Spray dryer designed to recover 95% of particles

Researchers from the ARC Training Centre for the Australian Food Processing Industry in the 21st Century at the University of Sydney have developed a new pilot-scale spray dryer that is designed to recover 95% of particles. The technology could improve efficiencies, cost savings and product quality for food and medicine businesses.

Spray dryers use hot gas to convert liquid to powders and are therefore crucial for the development of products such as powdered milk, instant coffee and cereal in the food industry, and pharmaceutical products such as antibiotics.

“We have only tested the new spray dryer with salt so far, but all foods and pharmaceuticals will potentially benefit from this new design. Many waste products will also be treatable in ways that current designs cannot do,” said Professor Timothy Langrish, who is leading the research with his PhD candidate Harry Huang.

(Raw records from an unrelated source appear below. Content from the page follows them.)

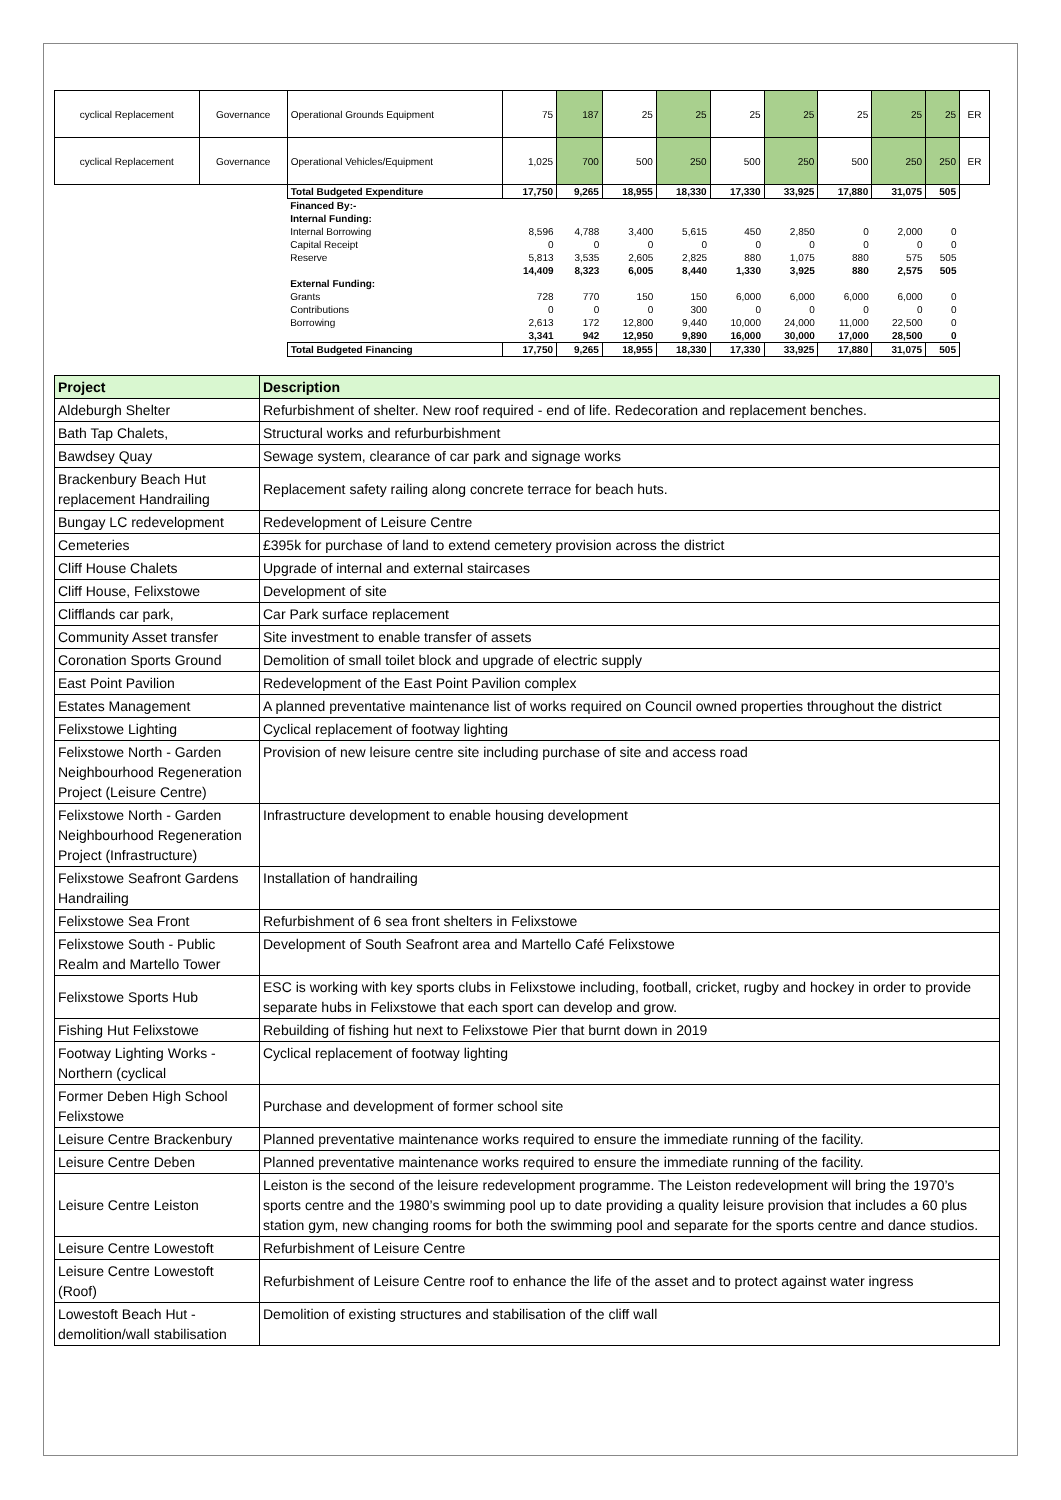| cyclical Replacement | Governance | Operational Grounds Equipment | 75 | 187 | 25 | 25 | 25 | 25 | 25 | 25 | 25 | ER |
| cyclical Replacement | Governance | Operational Vehicles/Equipment | 1,025 | 700 | 500 | 250 | 500 | 250 | 500 | 250 | 250 | ER |
| | | Total Budgeted Expenditure | 17,750 | 9,265 | 18,955 | 18,330 | 17,330 | 33,925 | 17,880 | 31,075 | 505 | |
| | | Financed By:- | | | | | | | | | | |
| | | Internal Funding: | | | | | | | | | | |
| | | Internal Borrowing | 8,596 | 4,788 | 3,400 | 5,615 | 450 | 2,850 | 0 | 2,000 | 0 | |
| | | Capital Receipt | 0 | 0 | 0 | 0 | 0 | 0 | 0 | 0 | 0 | |
| | | Reserve | 5,813 | 3,535 | 2,605 | 2,825 | 880 | 1,075 | 880 | 575 | 505 | |
| | | | 14,409 | 8,323 | 6,005 | 8,440 | 1,330 | 3,925 | 880 | 2,575 | 505 | |
| | | External Funding: | | | | | | | | | | |
| | | Grants | 728 | 770 | 150 | 150 | 6,000 | 6,000 | 6,000 | 6,000 | 0 | |
| | | Contributions | 0 | 0 | 0 | 300 | 0 | 0 | 0 | 0 | 0 | |
| | | Borrowing | 2,613 | 172 | 12,800 | 9,440 | 10,000 | 24,000 | 11,000 | 22,500 | 0 | |
| | | | 3,341 | 942 | 12,950 | 9,890 | 16,000 | 30,000 | 17,000 | 28,500 | 0 | |
| | | Total Budgeted Financing | 17,750 | 9,265 | 18,955 | 18,330 | 17,330 | 33,925 | 17,880 | 31,075 | 505 | |
| Project | Description |
| --- | --- |
| Aldeburgh Shelter | Refurbishment of shelter. New roof required - end of life. Redecoration and replacement benches. |
| Bath Tap Chalets, | Structural works and refurburbishment |
| Bawdsey Quay | Sewage system, clearance of car park and signage works |
| Brackenbury Beach Hut replacement Handrailing | Replacement safety railing along concrete terrace for beach huts. |
| Bungay LC redevelopment | Redevelopment of Leisure Centre |
| Cemeteries | £395k for purchase of land to extend cemetery provision across the district |
| Cliff House Chalets | Upgrade of internal and external staircases |
| Cliff House, Felixstowe | Development of site |
| Clifflands car park, | Car Park surface replacement |
| Community Asset transfer | Site investment to enable transfer of assets |
| Coronation Sports Ground | Demolition of small toilet block and upgrade of electric supply |
| East Point Pavilion | Redevelopment of the East Point Pavilion complex |
| Estates Management | A planned preventative maintenance list of works required on Council owned properties throughout the district |
| Felixstowe Lighting | Cyclical replacement of footway lighting |
| Felixstowe North - Garden Neighbourhood Regeneration Project (Leisure Centre) | Provision of new leisure centre site including purchase of site and access road |
| Felixstowe North - Garden Neighbourhood Regeneration Project (Infrastructure) | Infrastructure development to enable housing development |
| Felixstowe Seafront Gardens Handrailing | Installation of handrailing |
| Felixstowe Sea Front | Refurbishment of 6 sea front shelters in Felixstowe |
| Felixstowe South - Public Realm and Martello Tower | Development of South Seafront area and Martello Café Felixstowe |
| Felixstowe Sports Hub | ESC is working with key sports clubs in Felixstowe including, football, cricket, rugby and hockey in order to provide separate hubs in Felixstowe that each sport can develop and grow. |
| Fishing Hut Felixstowe | Rebuilding of fishing hut next to Felixstowe Pier that burnt down in 2019 |
| Footway Lighting Works - Northern (cyclical | Cyclical replacement of footway lighting |
| Former Deben High School Felixstowe | Purchase and development of former school site |
| Leisure Centre Brackenbury | Planned preventative maintenance works required to ensure the immediate running of the facility. |
| Leisure Centre Deben | Planned preventative maintenance works required to ensure the immediate running of the facility. |
| Leisure Centre Leiston | Leiston is the second of the leisure redevelopment programme. The Leiston redevelopment will bring the 1970’s sports centre and the 1980’s swimming pool up to date providing a quality leisure provision that includes a 60 plus station gym, new changing rooms for both the swimming pool and separate for the sports centre and dance studios. |
| Leisure Centre Lowestoft | Refurbishment of Leisure Centre |
| Leisure Centre Lowestoft (Roof) | Refurbishment of Leisure Centre roof to enhance the life of the asset and to protect against water ingress |
| Lowestoft Beach Hut - demolition/wall stabilisation | Demolition of existing structures and stabilisation of the cliff wall |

However, a disadvantage of spray dryers is the fact that sediment and particles often settle onto the inner surface of the dryer. The new spray dryer aims to combat this problem by using a stable air flow.

“The new design features of this spray dryer have created a stable air flow, which reduces the likelihood of particles colliding with the wall, thereby reducing the amount of deposition and improving product recovery,” Langrish stated.

While standard dryers have over 30% wall deposition, the new system reduced this number to only 5% of solid materials remaining in the drying chamber.

“This outcome means almost all of the dried particles can be recovered from the system without being exposed to high temperatures for a long period of time,” said Huang.

The spray drying system is therefore particularly useful for products such as foods, pharmaceuticals and bioactives as it reduces the degradation of heat-sensitive compounds.

Langrish suggested they plan to further develop the system in order to dry materials at a higher capacity, and the design feature which reduces pressure fluctuations is also currently being patented.